それでも君と、はじめての恋を
「これは1回使ってみた方がいいよ! ね、葵っ」
「うん。その会社付けまも出してて、接着剤も一緒だし最初そっち試してみたら?」
「へー! じゃあ今日買いに行こうかなーっ」
化粧品の話で盛り上がってると、予鈴が響き渡る。
会話を続けながら少し蒸し暑い更衣室を出ると、窓が開いてるせいか体育館は涼しかった。
「渉、自販機寄りたい」
「あ、あたしも!」
離れにある体育館から校舎へ続く渡り廊下のちょうど真ん中に、食堂と自販機がある。
「そういや渉、もーすぐ2ヵ月でしょ。桃井と付き合って」
「あー……うん、まぁ」
そうなんだけど……。
言葉を濁したあたしを不思議に思ったんだろうけど、その前に葵は前方にいた人影に「あ」と声を漏らした。
「お。
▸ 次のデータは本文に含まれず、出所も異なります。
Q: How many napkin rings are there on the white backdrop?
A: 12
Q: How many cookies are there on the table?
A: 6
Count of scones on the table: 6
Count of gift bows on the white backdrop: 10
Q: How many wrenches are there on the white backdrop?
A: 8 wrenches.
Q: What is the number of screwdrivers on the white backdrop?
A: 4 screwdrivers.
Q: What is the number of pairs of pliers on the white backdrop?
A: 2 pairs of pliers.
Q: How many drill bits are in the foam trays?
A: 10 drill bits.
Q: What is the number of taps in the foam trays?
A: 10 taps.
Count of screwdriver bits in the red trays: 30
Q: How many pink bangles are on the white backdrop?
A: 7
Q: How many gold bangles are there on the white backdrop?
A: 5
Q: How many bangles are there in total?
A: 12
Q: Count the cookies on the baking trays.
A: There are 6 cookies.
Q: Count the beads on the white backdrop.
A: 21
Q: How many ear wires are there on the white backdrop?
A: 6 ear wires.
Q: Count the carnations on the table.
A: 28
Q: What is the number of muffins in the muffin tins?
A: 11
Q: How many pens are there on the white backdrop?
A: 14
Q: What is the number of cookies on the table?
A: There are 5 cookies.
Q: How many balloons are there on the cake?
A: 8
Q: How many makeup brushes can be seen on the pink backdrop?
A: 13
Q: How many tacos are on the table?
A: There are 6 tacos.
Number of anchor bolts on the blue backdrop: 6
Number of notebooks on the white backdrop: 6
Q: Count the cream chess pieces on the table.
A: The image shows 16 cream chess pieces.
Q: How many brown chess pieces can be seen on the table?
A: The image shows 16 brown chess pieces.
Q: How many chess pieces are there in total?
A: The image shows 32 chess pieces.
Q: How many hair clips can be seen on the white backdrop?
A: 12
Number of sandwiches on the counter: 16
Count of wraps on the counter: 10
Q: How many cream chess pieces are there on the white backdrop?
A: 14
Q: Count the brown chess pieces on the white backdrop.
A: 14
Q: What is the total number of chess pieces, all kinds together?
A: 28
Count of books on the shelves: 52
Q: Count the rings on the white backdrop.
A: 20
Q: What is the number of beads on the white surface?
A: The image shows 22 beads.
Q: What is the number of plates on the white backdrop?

葵に渉じゃぁ〜ん! 体育おつかれぇ」
食堂から出てきたのは純とモモで、ふたりの手にはペットボトルが持たれている。
「アンッタ……ちゃんと制服着なよ、ダラしない」
「葵ってばどこ見てんの! エッチ!」
「気持ち悪いから肌見せんな」
「鬼ごっこして暑いんですぅ〜!」
男子は校庭で体力測定だったはずなのに、何やってるんだか。
ワイシャツを第3ボタンまで開けたままの純に、呆れた視線を送る葵。あたしはというと、盗み見たはずのモモにくぎ付け。